> **What this task involves**: Please copy every line from the records below that contains the string "solid".

> **Saved data entries**:

:::

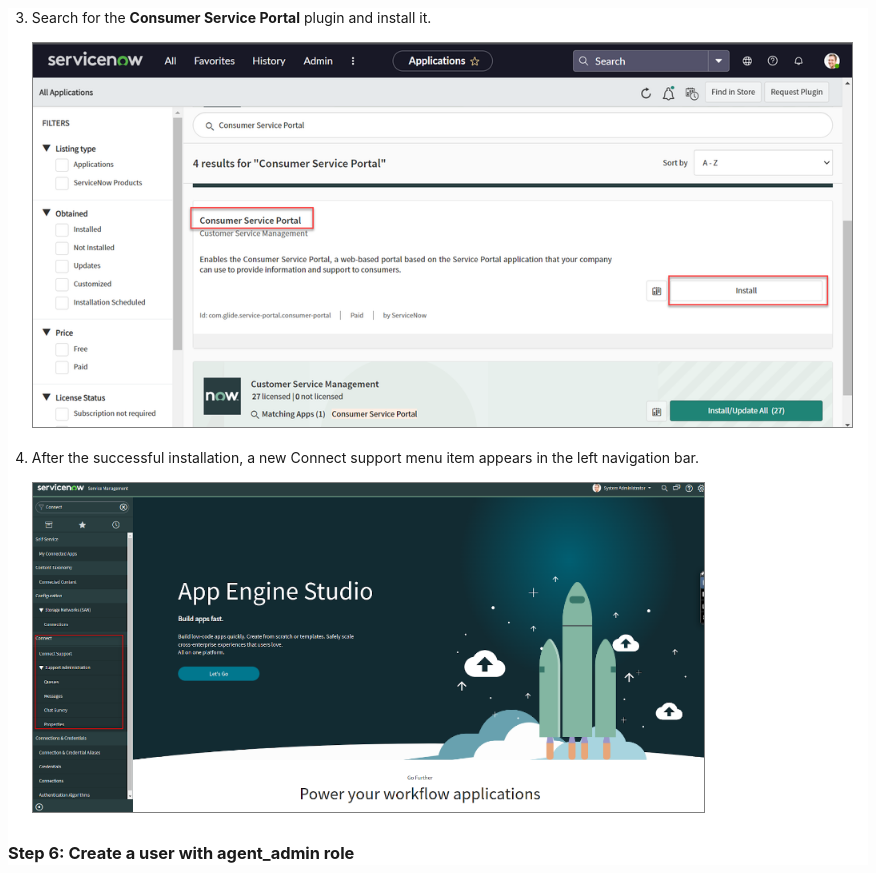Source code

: 3. Search for the **Consumer Service Portal** plugin and install it.

    <img src="../images/configuring-the-servicenow-agent-tokyo-img16.png" alt="Install Consumer Service Portal plugin" title="Install Consumer Service Portal plugin" style="border: 1px solid gray;zoom:80%;">

4. After the successful installation, a new Connect support menu item appears in the left navigation bar.

    <img src="../images/configuring-the-servicenow-agent-tokyo-img17.png" alt="new Connect support menu item" title="new Connect support menu item" style="border: 1px solid gray;zoom:80%;">


### Step 6: Create a user with agent_admin role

:::

> **Response area**:
    <img src="../images/configuring-the-servicenow-agent-tokyo-img16.png" alt="Install Consumer Service Portal plugin" title="Install Consumer Service Portal plugin" style="border: 1px solid gray;zoom:80%;">
    <img src="../images/configuring-the-servicenow-agent-tokyo-img17.png" alt="new Connect support menu item" title="new Connect support menu item" style="border: 1px solid gray;zoom:80%;">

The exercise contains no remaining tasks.